### Excerpted data
-- Begin --
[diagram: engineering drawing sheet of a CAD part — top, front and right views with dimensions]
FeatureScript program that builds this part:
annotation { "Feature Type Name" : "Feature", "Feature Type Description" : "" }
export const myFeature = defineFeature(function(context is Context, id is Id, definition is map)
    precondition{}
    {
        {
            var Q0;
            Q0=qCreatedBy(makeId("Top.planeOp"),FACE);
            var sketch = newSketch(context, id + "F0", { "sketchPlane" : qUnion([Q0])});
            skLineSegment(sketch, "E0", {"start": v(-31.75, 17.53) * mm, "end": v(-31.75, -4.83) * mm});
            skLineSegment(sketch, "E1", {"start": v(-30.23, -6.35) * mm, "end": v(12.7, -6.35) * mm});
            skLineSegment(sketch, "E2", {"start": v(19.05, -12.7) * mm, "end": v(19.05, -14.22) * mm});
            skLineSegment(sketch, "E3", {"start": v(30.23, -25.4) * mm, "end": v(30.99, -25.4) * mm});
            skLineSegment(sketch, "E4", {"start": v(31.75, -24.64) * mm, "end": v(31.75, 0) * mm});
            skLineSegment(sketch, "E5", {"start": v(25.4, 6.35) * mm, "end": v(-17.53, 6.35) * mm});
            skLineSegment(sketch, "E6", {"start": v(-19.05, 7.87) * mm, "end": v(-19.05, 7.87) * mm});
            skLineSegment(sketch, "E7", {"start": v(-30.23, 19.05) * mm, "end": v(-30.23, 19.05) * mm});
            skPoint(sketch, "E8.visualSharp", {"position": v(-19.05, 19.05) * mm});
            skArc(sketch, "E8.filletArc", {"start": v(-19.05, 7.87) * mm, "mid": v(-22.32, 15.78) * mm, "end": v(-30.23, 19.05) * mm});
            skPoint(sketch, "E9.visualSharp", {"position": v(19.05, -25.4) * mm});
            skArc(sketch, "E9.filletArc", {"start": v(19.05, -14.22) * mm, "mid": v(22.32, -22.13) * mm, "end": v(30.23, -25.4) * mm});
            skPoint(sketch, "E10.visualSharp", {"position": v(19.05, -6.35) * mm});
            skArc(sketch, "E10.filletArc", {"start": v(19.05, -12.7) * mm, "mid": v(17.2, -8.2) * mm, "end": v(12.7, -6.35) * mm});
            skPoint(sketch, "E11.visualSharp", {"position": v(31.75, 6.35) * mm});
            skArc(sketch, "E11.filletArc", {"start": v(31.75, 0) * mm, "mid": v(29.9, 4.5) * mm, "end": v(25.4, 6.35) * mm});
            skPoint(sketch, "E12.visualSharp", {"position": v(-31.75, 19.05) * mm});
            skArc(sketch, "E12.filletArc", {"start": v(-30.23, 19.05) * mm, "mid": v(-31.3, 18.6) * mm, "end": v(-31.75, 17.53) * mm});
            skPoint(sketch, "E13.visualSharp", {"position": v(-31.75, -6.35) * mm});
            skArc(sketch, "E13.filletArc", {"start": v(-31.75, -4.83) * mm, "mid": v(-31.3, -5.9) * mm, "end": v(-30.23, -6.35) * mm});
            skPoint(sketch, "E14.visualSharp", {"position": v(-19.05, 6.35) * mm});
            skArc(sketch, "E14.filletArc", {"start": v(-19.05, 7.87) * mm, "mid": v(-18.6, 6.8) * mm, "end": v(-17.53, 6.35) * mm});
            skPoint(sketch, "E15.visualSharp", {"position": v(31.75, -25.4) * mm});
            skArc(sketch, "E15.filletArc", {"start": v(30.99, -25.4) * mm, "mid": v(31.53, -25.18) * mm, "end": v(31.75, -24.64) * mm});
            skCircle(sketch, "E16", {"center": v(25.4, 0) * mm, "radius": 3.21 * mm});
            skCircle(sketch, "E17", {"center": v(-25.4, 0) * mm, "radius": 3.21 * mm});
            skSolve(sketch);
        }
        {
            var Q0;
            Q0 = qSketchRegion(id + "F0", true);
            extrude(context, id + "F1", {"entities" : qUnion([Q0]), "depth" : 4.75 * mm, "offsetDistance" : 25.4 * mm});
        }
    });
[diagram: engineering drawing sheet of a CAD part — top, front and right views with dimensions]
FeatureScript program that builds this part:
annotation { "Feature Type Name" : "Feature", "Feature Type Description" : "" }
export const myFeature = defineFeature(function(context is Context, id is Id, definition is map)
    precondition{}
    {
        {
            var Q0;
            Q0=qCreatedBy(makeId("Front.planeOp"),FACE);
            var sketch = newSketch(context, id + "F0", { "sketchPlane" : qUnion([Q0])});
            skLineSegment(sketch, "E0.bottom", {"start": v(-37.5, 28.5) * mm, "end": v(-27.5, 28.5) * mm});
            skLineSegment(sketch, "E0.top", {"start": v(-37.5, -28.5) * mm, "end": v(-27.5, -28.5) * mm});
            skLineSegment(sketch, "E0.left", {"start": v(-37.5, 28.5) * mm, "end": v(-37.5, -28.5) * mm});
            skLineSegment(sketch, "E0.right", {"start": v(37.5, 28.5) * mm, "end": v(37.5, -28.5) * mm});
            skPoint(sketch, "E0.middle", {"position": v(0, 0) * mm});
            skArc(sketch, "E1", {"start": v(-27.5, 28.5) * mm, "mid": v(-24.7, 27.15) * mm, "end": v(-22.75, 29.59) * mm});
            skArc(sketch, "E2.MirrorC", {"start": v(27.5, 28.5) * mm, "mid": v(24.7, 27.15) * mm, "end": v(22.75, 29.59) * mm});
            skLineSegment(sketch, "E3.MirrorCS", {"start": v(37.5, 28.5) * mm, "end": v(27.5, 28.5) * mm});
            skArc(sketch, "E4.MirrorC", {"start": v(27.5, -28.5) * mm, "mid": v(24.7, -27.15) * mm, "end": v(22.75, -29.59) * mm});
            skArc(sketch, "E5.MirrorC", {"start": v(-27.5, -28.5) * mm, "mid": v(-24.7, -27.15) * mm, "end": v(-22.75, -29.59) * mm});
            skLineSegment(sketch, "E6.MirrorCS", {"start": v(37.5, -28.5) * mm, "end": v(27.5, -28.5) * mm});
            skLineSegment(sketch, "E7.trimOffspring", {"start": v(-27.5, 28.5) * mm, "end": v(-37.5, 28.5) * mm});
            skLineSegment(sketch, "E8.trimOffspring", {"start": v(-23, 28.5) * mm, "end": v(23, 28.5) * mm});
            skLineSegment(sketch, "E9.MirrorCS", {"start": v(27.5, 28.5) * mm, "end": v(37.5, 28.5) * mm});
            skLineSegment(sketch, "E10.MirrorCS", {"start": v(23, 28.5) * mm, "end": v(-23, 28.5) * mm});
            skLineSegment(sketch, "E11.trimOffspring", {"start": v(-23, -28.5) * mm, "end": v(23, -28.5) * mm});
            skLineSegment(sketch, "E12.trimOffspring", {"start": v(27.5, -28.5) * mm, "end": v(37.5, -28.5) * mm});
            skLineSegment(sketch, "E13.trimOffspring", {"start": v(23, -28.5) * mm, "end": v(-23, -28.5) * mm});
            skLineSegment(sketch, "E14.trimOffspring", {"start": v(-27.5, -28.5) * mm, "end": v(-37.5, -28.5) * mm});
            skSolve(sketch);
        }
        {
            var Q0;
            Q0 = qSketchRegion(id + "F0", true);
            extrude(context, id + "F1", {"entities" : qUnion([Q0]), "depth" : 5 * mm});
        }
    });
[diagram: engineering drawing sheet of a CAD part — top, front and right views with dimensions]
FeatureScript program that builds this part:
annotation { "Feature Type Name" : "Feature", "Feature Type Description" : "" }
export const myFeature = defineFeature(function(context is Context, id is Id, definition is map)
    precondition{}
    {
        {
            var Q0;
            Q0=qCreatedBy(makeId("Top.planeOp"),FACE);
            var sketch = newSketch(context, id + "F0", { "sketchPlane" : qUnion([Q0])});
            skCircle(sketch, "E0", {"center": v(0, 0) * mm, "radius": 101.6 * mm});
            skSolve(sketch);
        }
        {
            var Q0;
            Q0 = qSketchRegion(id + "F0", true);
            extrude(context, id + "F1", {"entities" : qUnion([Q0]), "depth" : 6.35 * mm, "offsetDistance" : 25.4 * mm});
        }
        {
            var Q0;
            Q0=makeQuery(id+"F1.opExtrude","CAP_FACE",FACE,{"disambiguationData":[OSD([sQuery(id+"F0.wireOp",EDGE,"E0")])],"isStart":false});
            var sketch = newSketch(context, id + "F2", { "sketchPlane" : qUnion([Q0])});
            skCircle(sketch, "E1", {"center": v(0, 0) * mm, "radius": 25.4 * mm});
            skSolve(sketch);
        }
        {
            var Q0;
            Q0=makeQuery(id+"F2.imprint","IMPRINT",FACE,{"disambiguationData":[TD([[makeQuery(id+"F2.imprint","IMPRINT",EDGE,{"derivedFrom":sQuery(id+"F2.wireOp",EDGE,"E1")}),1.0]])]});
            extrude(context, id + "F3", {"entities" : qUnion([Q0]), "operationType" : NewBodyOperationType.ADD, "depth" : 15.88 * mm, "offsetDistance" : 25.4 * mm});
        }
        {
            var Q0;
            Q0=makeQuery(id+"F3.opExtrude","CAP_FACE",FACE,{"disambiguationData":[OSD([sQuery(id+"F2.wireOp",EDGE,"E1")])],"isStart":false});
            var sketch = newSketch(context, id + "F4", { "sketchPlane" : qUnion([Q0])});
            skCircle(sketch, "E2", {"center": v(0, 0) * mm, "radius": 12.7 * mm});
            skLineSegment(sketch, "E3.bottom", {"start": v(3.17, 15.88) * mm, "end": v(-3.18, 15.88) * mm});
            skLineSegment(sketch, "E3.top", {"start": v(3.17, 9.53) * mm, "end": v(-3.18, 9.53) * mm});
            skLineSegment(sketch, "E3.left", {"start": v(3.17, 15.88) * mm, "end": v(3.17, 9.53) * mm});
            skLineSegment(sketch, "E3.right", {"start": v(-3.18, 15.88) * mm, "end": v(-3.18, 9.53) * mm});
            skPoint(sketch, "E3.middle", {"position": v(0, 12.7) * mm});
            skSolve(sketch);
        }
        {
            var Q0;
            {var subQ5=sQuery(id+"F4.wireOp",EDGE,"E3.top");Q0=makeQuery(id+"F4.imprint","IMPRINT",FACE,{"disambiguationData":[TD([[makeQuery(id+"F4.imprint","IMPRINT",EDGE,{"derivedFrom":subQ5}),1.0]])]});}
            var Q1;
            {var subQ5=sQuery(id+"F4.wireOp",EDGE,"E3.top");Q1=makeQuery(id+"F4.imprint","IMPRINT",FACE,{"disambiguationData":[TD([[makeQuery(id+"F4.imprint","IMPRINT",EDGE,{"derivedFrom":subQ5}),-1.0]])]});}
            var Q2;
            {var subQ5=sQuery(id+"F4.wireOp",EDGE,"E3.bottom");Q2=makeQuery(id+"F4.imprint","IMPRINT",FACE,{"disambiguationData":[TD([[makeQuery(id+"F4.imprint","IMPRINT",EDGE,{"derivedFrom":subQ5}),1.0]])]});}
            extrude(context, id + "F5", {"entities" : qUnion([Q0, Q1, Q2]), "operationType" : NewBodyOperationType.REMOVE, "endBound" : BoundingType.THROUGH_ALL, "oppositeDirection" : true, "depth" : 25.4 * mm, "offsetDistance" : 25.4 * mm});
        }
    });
-- End --
### Objective
Pull out every line in the rows above that contains the string "entities", treating uppercase and lowercase letters as different.

### Exercise output
            extrude(context, id + "F1", {"entities" : qUnion([Q0]), "depth" : 4.75 * mm, "offsetDistance" : 25.4 * mm});
            extrude(context, id + "F1", {"entities" : qUnion([Q0]), "depth" : 5 * mm});
            extrude(context, id + "F1", {"entities" : qUnion([Q0]), "depth" : 6.35 * mm, "offsetDistance" : 25.4 * mm});
            extrude(context, id + "F3", {"entities" : qUnion([Q0]), "operationType" : NewBodyOperationType.ADD, "depth" : 15.88 * mm, "offsetDistance" : 25.4 * mm});
            extrude(context, id + "F5", {"entities" : qUnion([Q0, Q1, Q2]), "operationType" : NewBodyOperationType.REMOVE, "endBound" : BoundingType.THROUGH_ALL, "oppositeDirection" : true, "depth" : 25.4 * mm, "offsetDistance" : 25.4 * mm});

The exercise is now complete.